Aubergine sollte nicht roh verzehrt werden. Sie enthält den Stoff Solanin, der in hoher Konzentration Magenreizungen und Übelkeit auslösen kann. Daher muss die Aubergine immer erhitzt werden. Und noch etwas ist wichtig: Den Strunk sollte man ebenfalls nicht verzehren. Kerne und Schale dagegen können mitgekocht werden.

Auberginen anbraten

In Olivenöl angebraten – ob in Würfel, Streifen oder Scheiben geschnitten – schmecken Auberginen super als Ergänzung im Salat oder auch kalt als Antipasti.

Auberginen grillen

Im Sommer ist die Aubergine eine tolle Grillbeilage. Ein bis zwei Zentimeter dicke Auberginenscheiben werden direkt auf den Grillrost gelegt und von beiden Seiten bei mittlerer Hitze gegart. Besonders lecker schmecken die Scheiben, wenn sie vorher mit einer Öl-Kräuter-Knoblauch-Marinade eingepinselt wurden. Welche Gewürze noch zu Aubergine passen, haben wir unten (verlinken) zusammengefasst.

Auberginen backen

Liebhaber der weichen Aubergine werden diese Zubereitungsart mögen – nicht nur, weil sie ziemlich einfach ist und schnell geht: Die Aubergine längs halbieren. Mit einem scharfen Messer wird in den oberen Teil der Auberginenhälften nun jeweils ein Rautenmuster geritzt. So kann das Gemüse ideal mit genug Öl eingepinselt werden. Im vorgeheizten Ofen für 25 bis 35 Minuten auf Backpapier backen.
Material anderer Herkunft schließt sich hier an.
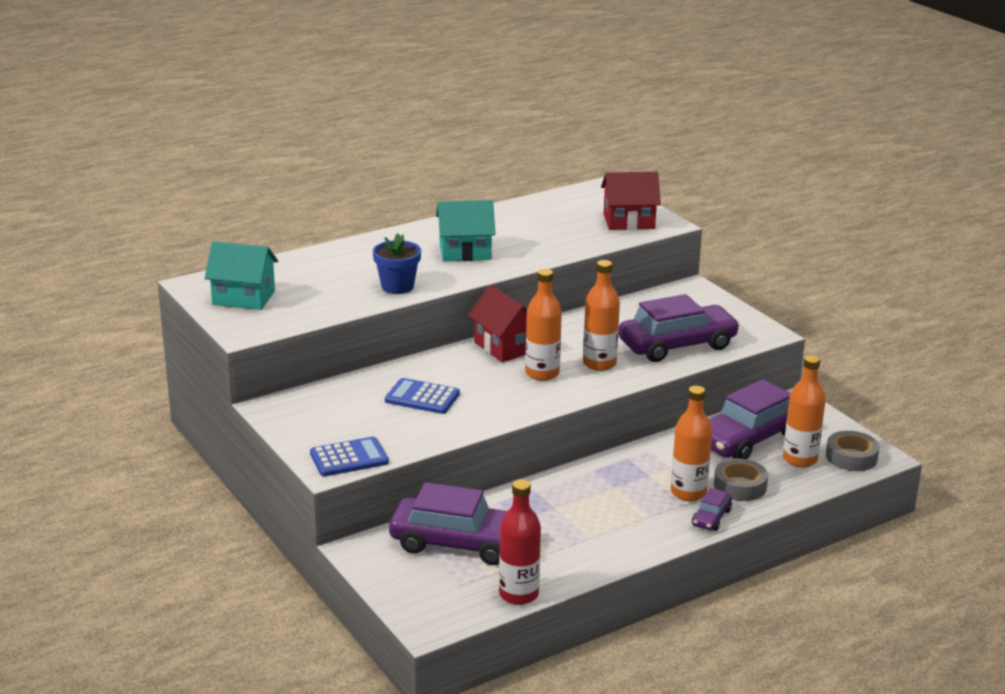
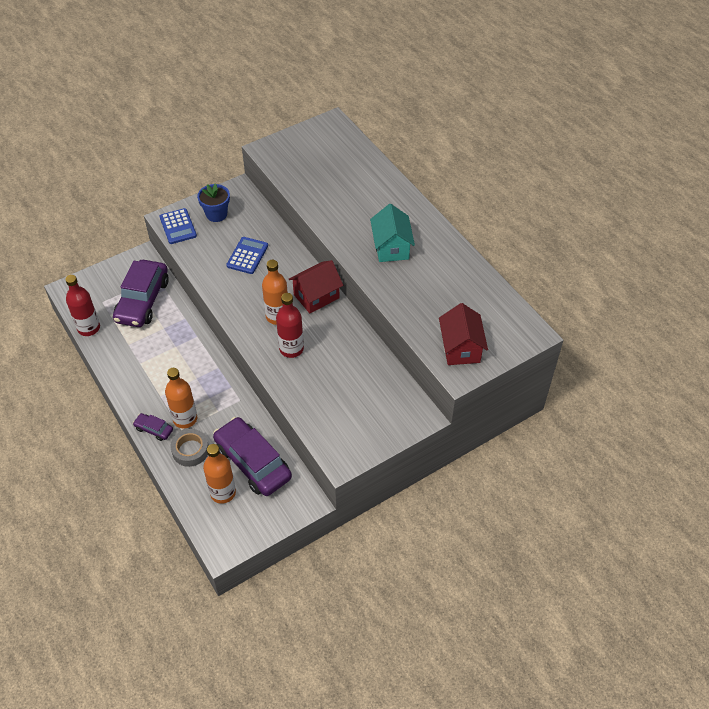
camera: 90 degrees right, 25 degrees up
turquoise house [205,241,278,310] -> none
blue flower pot [373,233,421,294] -> blue flower pot moved to [197,183,230,222]
orange bottle [583,260,620,371] -> red bottle [276,293,304,358]
purple car [619,294,740,362] -> none
grey tape [826,431,879,471] -> none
Tipp: Abgekühlte Auberginenhälften aus dem Ofen schmecken mit einem griechischen Joghurtdip und Granatapfelkernen besonders lecker. Dazu etwas Weißbrot – fertig ist eine sommerliche Vorspeise oder ein leichtes Hauptgericht.

Auberginen würzen

Darf es mediterran oder doch lieber orientalisch sein? Die Aubergine verträgt sich gut mit der südländischen Küche. Du kannst dir je nach Geschmack deine eigene Marinade zusammenstellen: Die Gewürze werden dazu zusammen mit Öl in einer Schale vermischt und großzügig mit einem Pinsel aufgetragen.

Auberginen orientalisch: Kreuzkümmel, Curry, Paprikapulver, Cayennepfeffer und gemahlener Koriander.

Auberginen mediterran: italienische Kräuter oder Kräuter der Provence und Knoblauch.